We have intruded upon the tiger's habitat for the past 100 years. We have squeezed the tiger from its habitat. We have given some of it back in the form of tiger reserves where sometimes you will be lucky to see a tiger. Tigers go missing in the reserves and are poached. The tiger's body is more valuable dead than alive.
Students sometimes visit PoC for information about the wildcats. The tiger is the best known wildcat and its habitat is the most important aspect of all the topics that are associated with the tiger. Without space and a place to live in the tiger cannot exist.
Students probably like to look for clear, black and white answers to questions about the tiger's habitat. For example, "What is the tiger habitat?" Answer: Jungle. No, that is incorrect. The tiger is, and has to be, very adaptable as to the kind of environment that it finds acceptable.

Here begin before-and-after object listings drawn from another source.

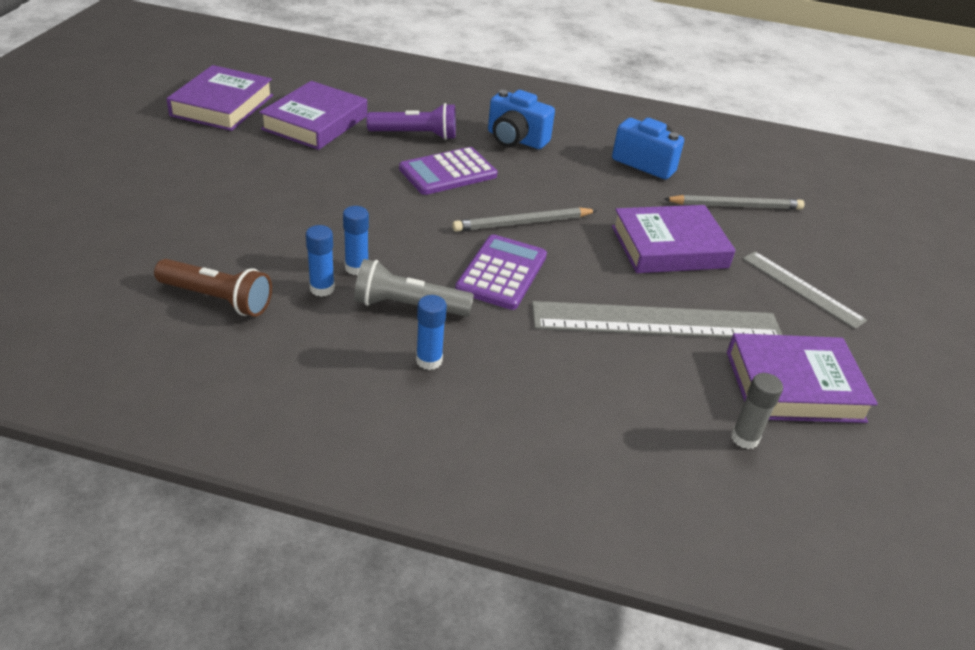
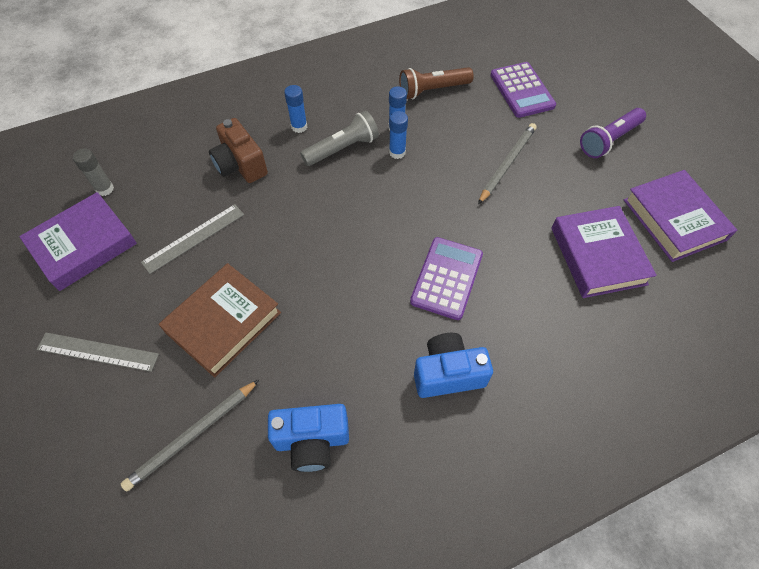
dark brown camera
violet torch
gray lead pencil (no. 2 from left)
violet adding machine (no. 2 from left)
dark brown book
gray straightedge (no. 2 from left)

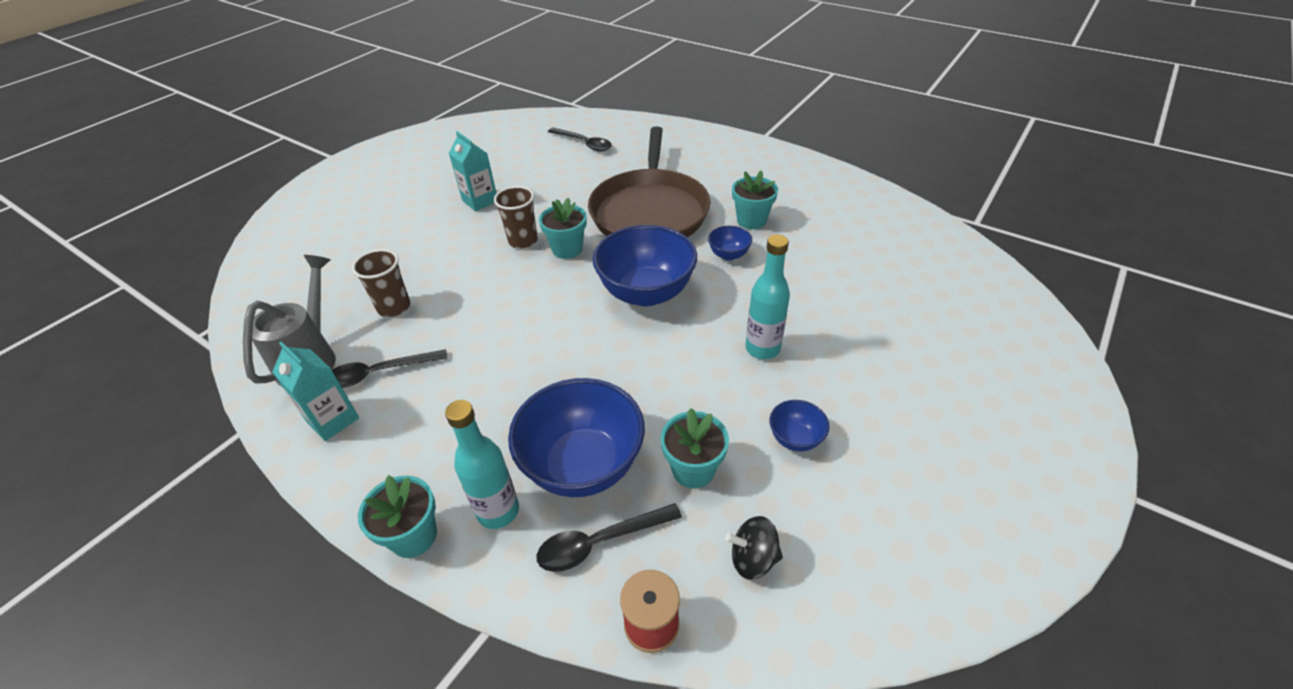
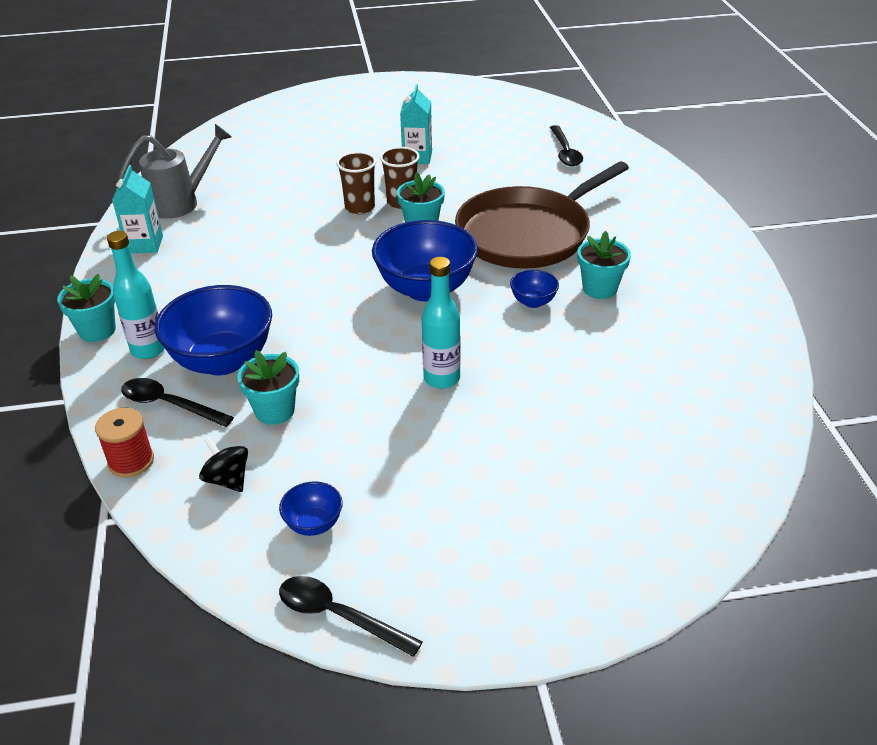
jet-black teaspoon (no. 2 from left)
dark brown cup (no. 1 from left)
blue bowl (no. 2 from left)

The tiger has learned to live in the snow over 4,000 feet above sea level in the Himalayan foothills of Bhutan. It has also adapted to living in the mangrove swamps of the Sunderbans in Bangladesh. These join the sea. The tiger is a great swimmer and likes water. It can swim for miles in sea water.
In Siberia, the Siberian tiger lives in birchwood forests with deep snow underfoot and in temperatures as low as -40ºC. This really is at the opposite end of the environmental spectrum to steamy Sumatra, where the Sumatran tiger is found.
OK, point made. The tiger habitat is very variable. On the whole though the Bengal tiger lives in tropical and subtropical moist broadleaf forests. To a lesser extent the Bengal tiger lives in temperate and broadleaf mixed forest. The third most common type is tropical and subtropical dry broadleaf forest.
The tiger is a forest dweller and a good climber although less good than themargay and clouded leopard. Its high contrast conspicuous coat looks out of place on the open plains but in forest and in dappled sunlight, it is perfect.